Mercurial's LargeFiles extension allows you to do what I would imagine, 90%+
of Git-LFS users will want to do: store some binary assets with their regular
source code.

In Mercurial, the files get stored on the shared server, inside the .hg
directory of the repo you clone. They are cached between requests client side,
and it generally just works. I had to add 2 lines server side, and 5 lines
client side (both times in a hgrc file) to enable and test the functionality.

With Git it seems very much that Git-LFS (rather than Git-Annex) is more like
what I need to achieve basically the same results/workflow.

Oh wait, but I need a separate Git-LFS server. So, Git-LFS was created by
GitHub, and they of course support Git-LFS on their servers.. But I want to
manage this repo on my own machines so what can I do..

Oh look GitHib has a reference implementation of a standalone Git-LFS server..
Oh wait. Second sentence of the Readme is a bit ominous:

> It is intended to be used for testing the Git LFS client and is not in a
> production ready state.

I'm just using regular SSH access to use my Repos, can't I just access the
Git-LFS file store that way? Oh. No. I have to expose a HTTP(S) server that
accepts basic auth.. Oh and the Git client needs to be able to provide the
Authorisation header automatically so I don't get prompted... Oh and the
slightest thing can make the "automatic" mapping of URLS from repo to LFS-
store not work, meaning I have to specify it manually...

That Git-LFS comes from GitHub and is relatively complex to setup for hosting,
is likely not a coincidence. They make money offering 'easy' repo hosting. Why
would they want to make it easier to setup your own repo.
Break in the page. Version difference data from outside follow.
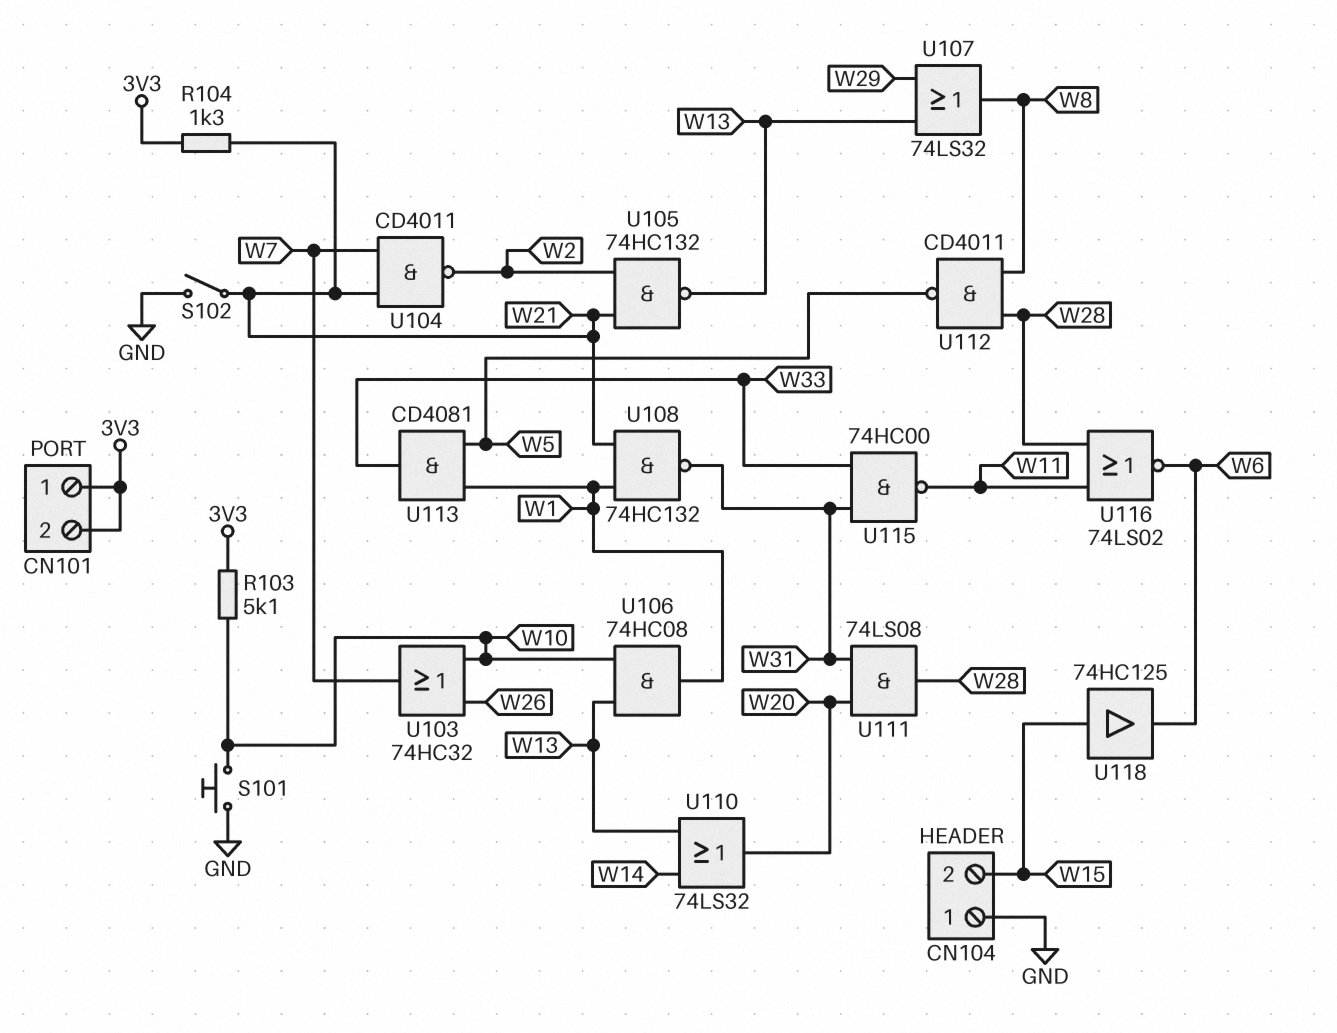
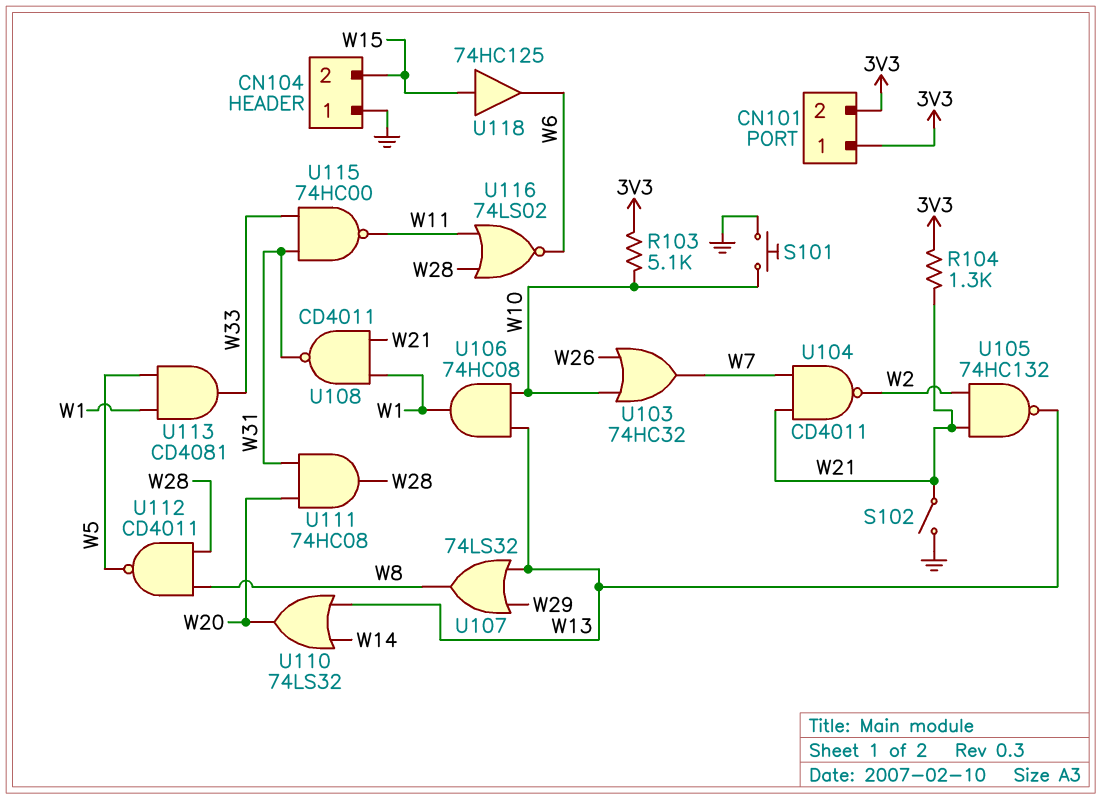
U108: NAND 74HC132 (in W1, in W21, out W31) -> NAND CD4011 (in W1, in W21, out W31)
U111: AND 74LS08 (in W20, in W31, out W28) -> AND 74HC08 (in W20, in W31, out W28)

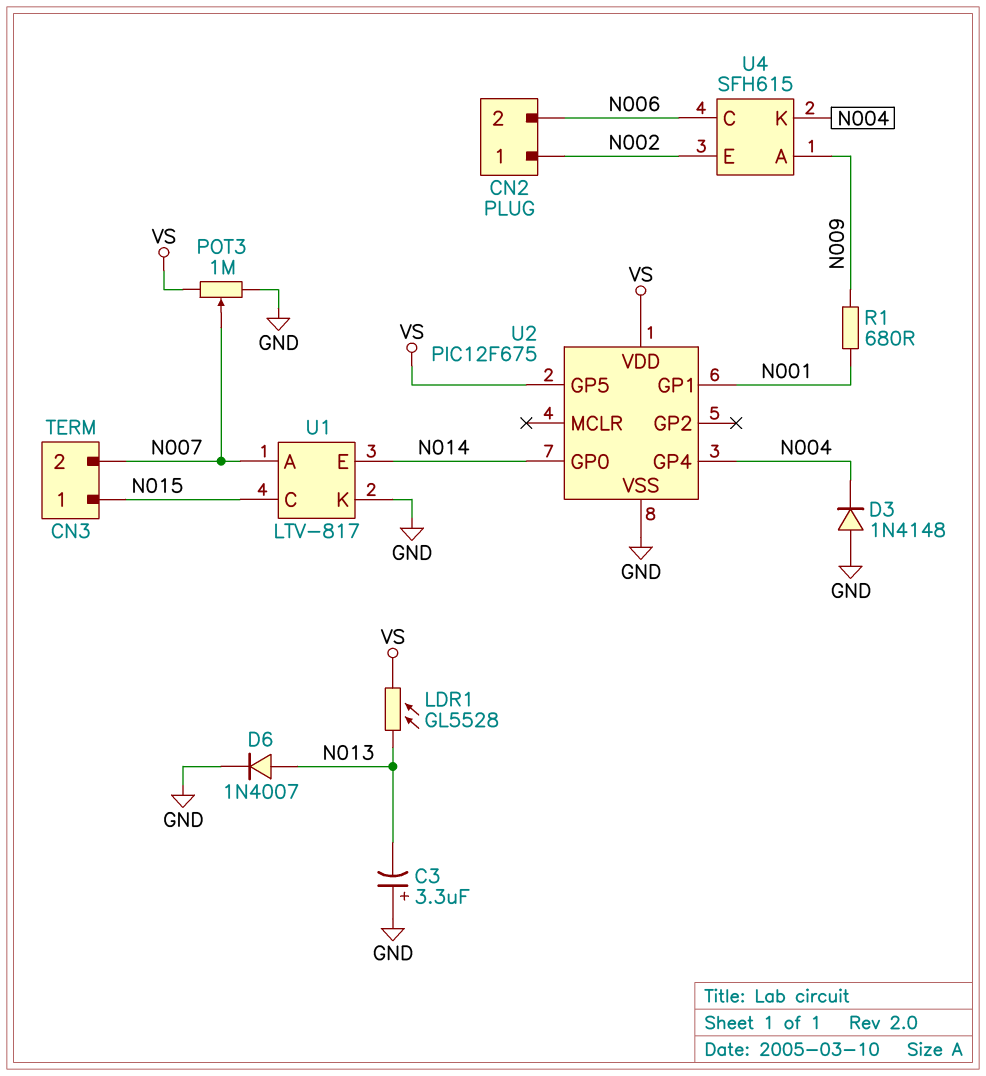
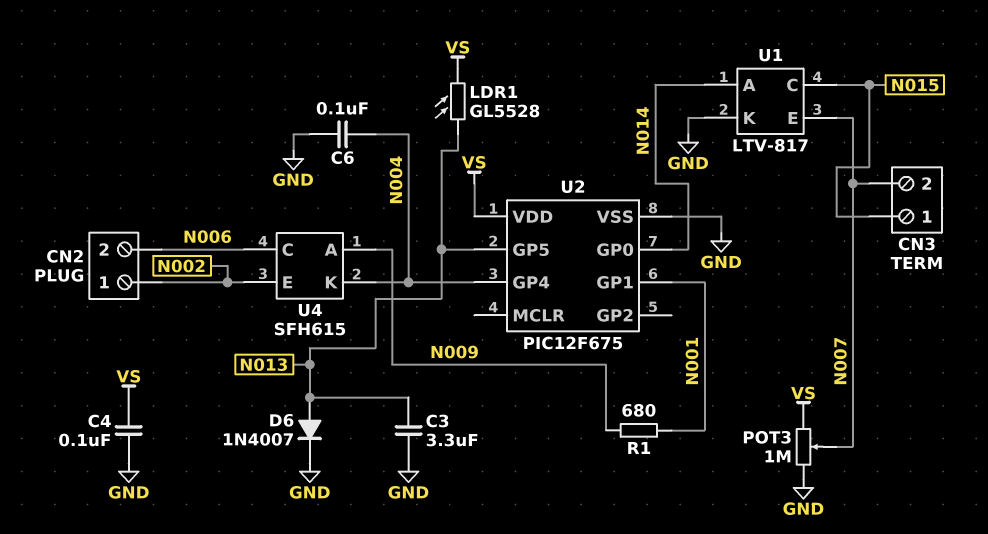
C3: 3.3uF (plus GND, minus N013) -> 3.3uF (GND, N013)
C4: none -> 100nF (GND, VS)
C6: none -> 100nF (GND, N004)
D3: diode 1N4148 (A GND, K N004) -> none
U1 pin A: N007 -> N014
U1 pin E: N014 -> N007
U2 pin GP5: VS -> N013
This line from [http://git-lfs.github.com](http://git-lfs.github.com) really
takes the cake though:

> Work like you always do on Git—no need for additional commands, secondary
> storage systems

So you don't need a secondary storage system... you just need a HTTPS server
and Username/Password authentication layer.. but that isn't a secondary
system. Just like a Turducken isn't really three birds crammed into one.